WORK REQUIRED: Below is a block of entries, which should be copied verbatim apart from the pictures.

Camera calibration parameters:
[Start of Attachment]

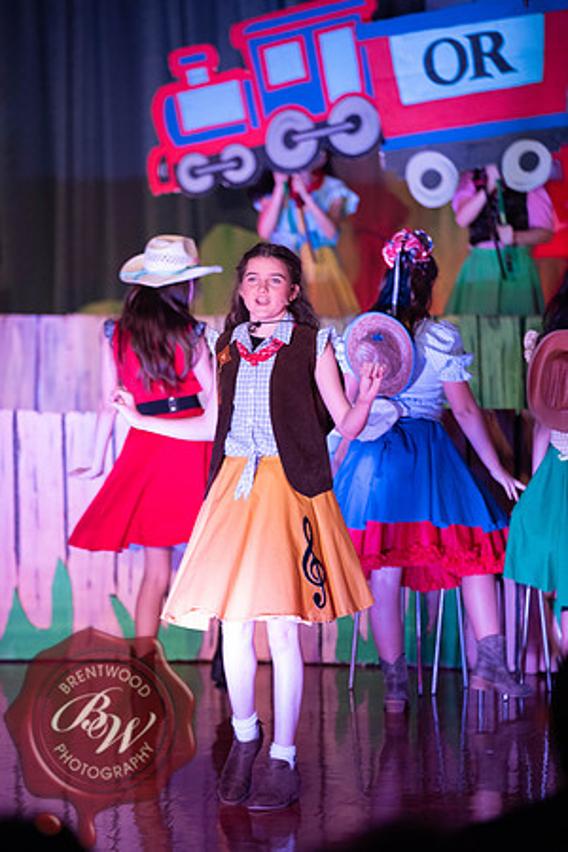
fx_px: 3905
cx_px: 284
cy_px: 426
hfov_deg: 8.3
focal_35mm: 165
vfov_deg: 12.5
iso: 1600
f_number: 2.8
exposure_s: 1/200
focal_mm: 165
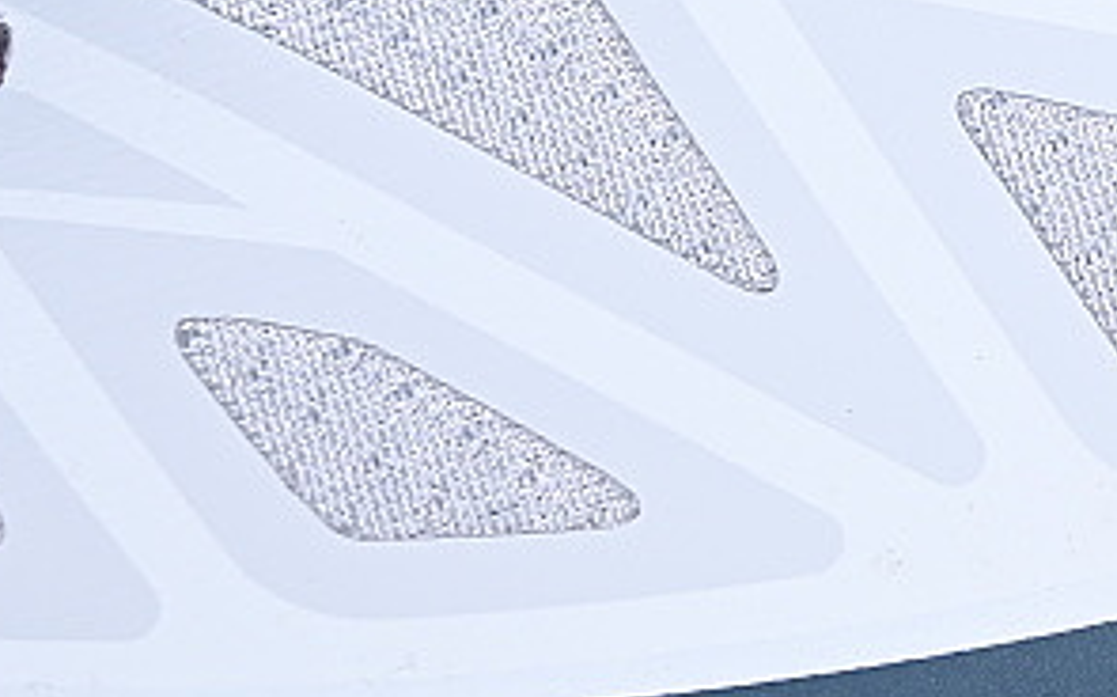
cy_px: 68
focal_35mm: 280
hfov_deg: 7.4
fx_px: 8519
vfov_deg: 4.7
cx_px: 1746
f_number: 7.1
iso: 160
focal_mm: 50
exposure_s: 1/80
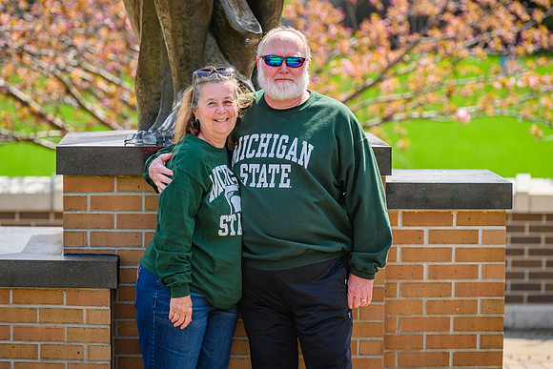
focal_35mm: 229
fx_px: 3517
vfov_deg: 6.0
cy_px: 158
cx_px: 279
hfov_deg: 9.0
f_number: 4
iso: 400
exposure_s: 1/2000
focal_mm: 200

[End of Attachment]

RESULT:
fx_px: 3905
cx_px: 284
cy_px: 426
hfov_deg: 8.3
focal_35mm: 165
vfov_deg: 12.5
iso: 1600
f_number: 2.8
exposure_s: 1/200
focal_mm: 165
cy_px: 68
focal_35mm: 280
hfov_deg: 7.4
fx_px: 8519
vfov_deg: 4.7
cx_px: 1746
f_number: 7.1
iso: 160
focal_mm: 50
exposure_s: 1/80
focal_35mm: 229
fx_px: 3517
vfov_deg: 6.0
cy_px: 158
cx_px: 279
hfov_deg: 9.0
f_number: 4
iso: 400
exposure_s: 1/2000
focal_mm: 200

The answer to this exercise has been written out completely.